New Quantum-Inspired Descriptor Enhances Predictive Power in Machine Learning Models

New Quantum-Inspired Descriptor Enhances Predictive Power In Machine Learning Models

A new study introduces Molecular Orbital Decomposition and Aggregation (MODA), a quantum-inspired representation (QIR) class descriptor with enhanced predictive capabilities for machine learning models in computational chemistry and materials discovery. MODA incorporates wavefunction information to capture electronic structure intricacies, providing deeper chemical insight and improving performance in unsupervised and supervised learning tasks. It is the first QIR class descriptor capable of distinguishing between intra and intermolecular properties, showing the best performance for intermolecular magnetic exchange coupling predictions among the descriptors tested.

Introduction to Quantum-Inspired Representations (QIR) and Machine Learning (ML)

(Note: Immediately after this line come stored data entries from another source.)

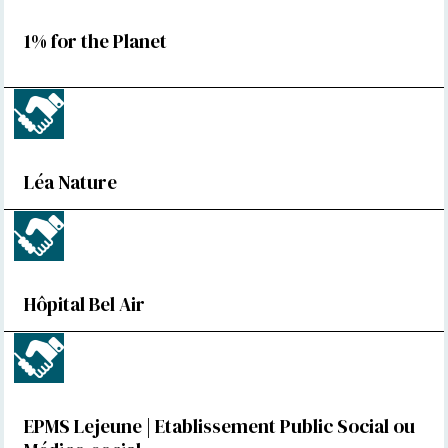
1% for the Planet
Léa Nature
Hôpital Bel Air
EPMS Lejeune | Etablissement Public Social ou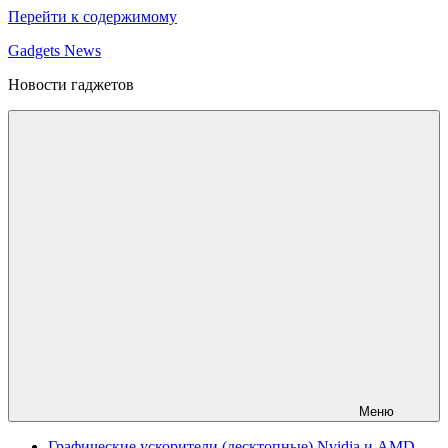
Перейти к содержимому
Gadgets News
Новости гаджетов
Меню
Графические ускорители (десктопные) Nvidia и AMD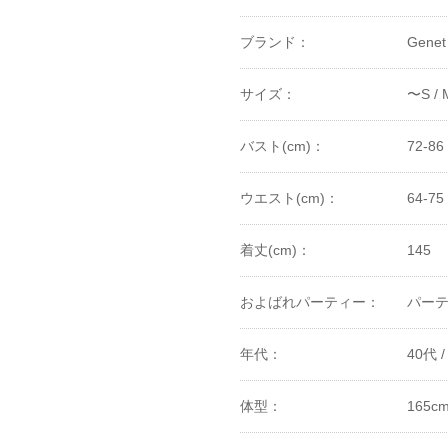
ブランド：
Genet 
サイズ：
〜S /
バスト(cm)：
72-86
ウエスト(cm)：
64-75
着丈(cm)：
145
およばれパーティー：
パーテ
年代：
40代 /
体型：
165c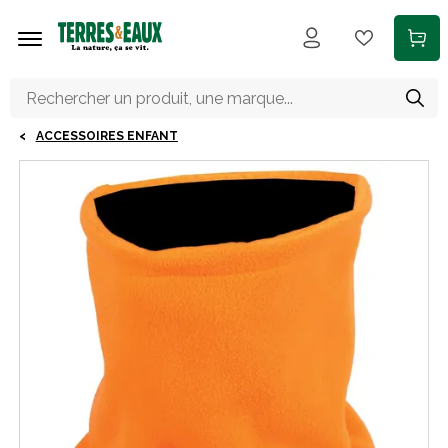
Aller au contenu principal
ACCESSOIRES ENFANT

Machine Learning (ML) is having a significant impact in Quantum Chemistry (QC). Various research fields are benefiting from new computational strategies that combine QC and ML, such as molecular electronics, excited states, low-cost discovery of materials, and catalysis. ML models require data to be transformed into a fixed-size representation, usually in the form of a vector where each element represents a specific attribute or feature. In chemistry, the construction of these elements, typically called descriptors, is particularly challenging due to the diversity and complexity of chemical systems and their interactions.

Development of Descriptors in Chemistry

In the last decade, significant efforts have been made to develop reliable descriptors. These can be classified into three different categories. The first one are cheminformatics descriptors based on either string fingerprints or on descriptive properties that are easily obtainable by a priori knowledge such as the number of aromatic rings or the molecular size. The second category comprises descriptors based on three-dimensional structural information, usually supplemented with parameters inherited from classical mechanics. The third category are descriptors that utilize principles of quantum mechanics to represent the molecular systems and hence can be referred to as quantum-informed representations (QIR).

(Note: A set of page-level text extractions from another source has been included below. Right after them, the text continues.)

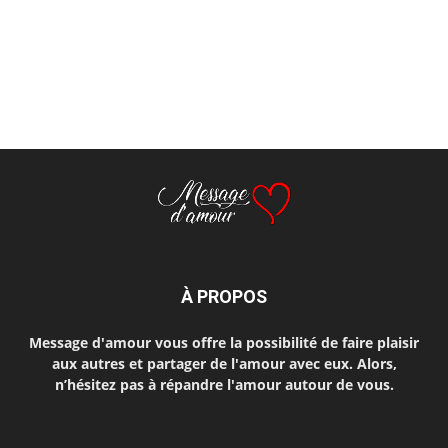
À PROPOS
Message d'amour vous offre la possibilité de faire plaisir
aux autres et partager de l'amour avec eux. Alors,
n’hésitez pas à répandre l'amour autour de vous.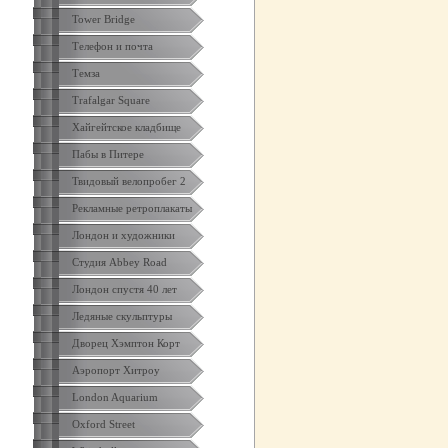
Tower Bridge
Телефон и почта
Темза
Trafalgar Square
Хайгейтское кладбище
Пабы в Питере
Твидовый велопробег 2
Рекламные ретроплакаты
Лондон и художники
Студия Abbey Road
Лондон спустя 40 лет
Ледяные скульптуры
Дворец Хэмптон Корт
Аэропорт Хитроу
London Aquarium
Oxford Street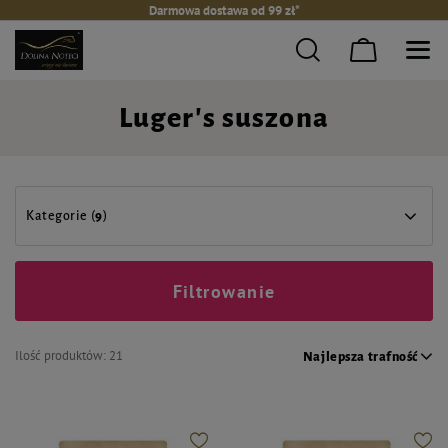
Darmowa dostawa od 99 zł*
Luger's suszona
Kategorie (
9
)
Filtrowanie
Ilość produktów:
21
Najlepsza trafność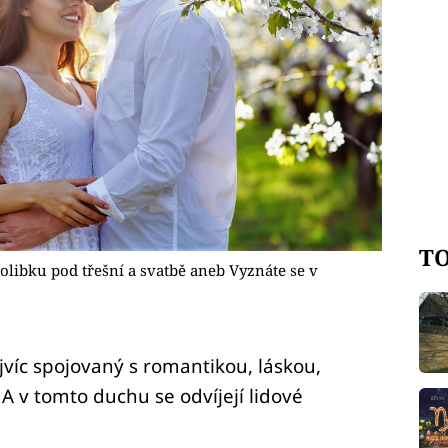
TO
polibku pod třešní a svatbě aneb Vyznáte se v
ejvíc spojovaný s romantikou, láskou,
 A v tomto duchu se odvíjejí lidové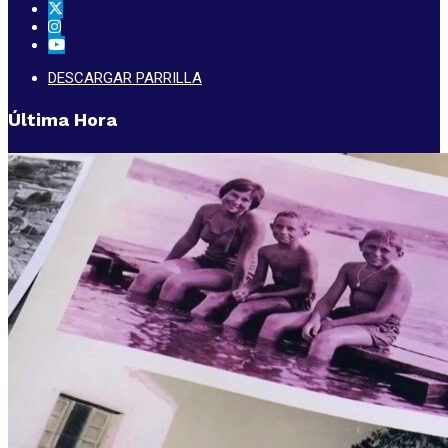
DESCARGAR PARRILLA
Última Hora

Quantum-Informed Representations (QIR) and Their Advantages

The main advantage of QIR over classical-informed representations (CIR) descriptors is that the former can explicitly encode the electronic state of a system, including its electronic structure, charge, and spin multiplicity. These attributes are necessary to discriminate, for example, radicals from closed-shell molecules or neutral from charged species, particularly when the molecular geometry is not significantly affected and thus CIR does not significantly change.

Challenges in Predicting Intermolecular Properties

A common problem for both CIR and QIR approaches when combined with ML models is the prediction of intermolecular properties. The majority of the descriptors emphasize the magnitude of short-range interactions to better capture the local atomic environment. As a result, these representations can underperform in cases where medium or long-range, possibly intermolecular interactions are crucial. This issue can be addressed by decoupling intra and intermolecular interactions in the representation and simply ignoring the former in the construction of the descriptor.

Introduction of Molecular Orbital Decomposition and Aggregation (MODA)

The Molecular Orbital Decomposition and Aggregation (MODA) is introduced as a new QIR descriptor, the first of its kind that allows decoupling strategies. As in Spectrum of Approximated Hamiltonian Matrices (SPA-HM) and Matrix of Orthogonalized Atomic Orbital Coefficients (MAOC), MODA does not require the calculation of self-consistent field (SCF) solutions. Instead, MODA representation can be constructed using well-established guess Hamiltonians, such as the Superposition of Atomic Densities (SAD), the Superposition of Atomic Potentials (SAP), or the extended Huckel method (EH), which are typically starting points in quantum chemistry.

The article titled “Unlocking the Predictive Power of Quantum-Inspired Representations for Intermolecular Properties in Machine Learning” was published on January 1, 2024, in the journal Digital Discovery. The authors of the study are Raul Santiago Piera, Sergi Vela, Mercè Deumal, and Jordi Ribas‐Ariño. The research explores the potential of quantum-inspired representations in predicting intermolecular properties within the field of machine learning. The DOI reference for the article is https://doi.org/10.1039/d3dd00187c.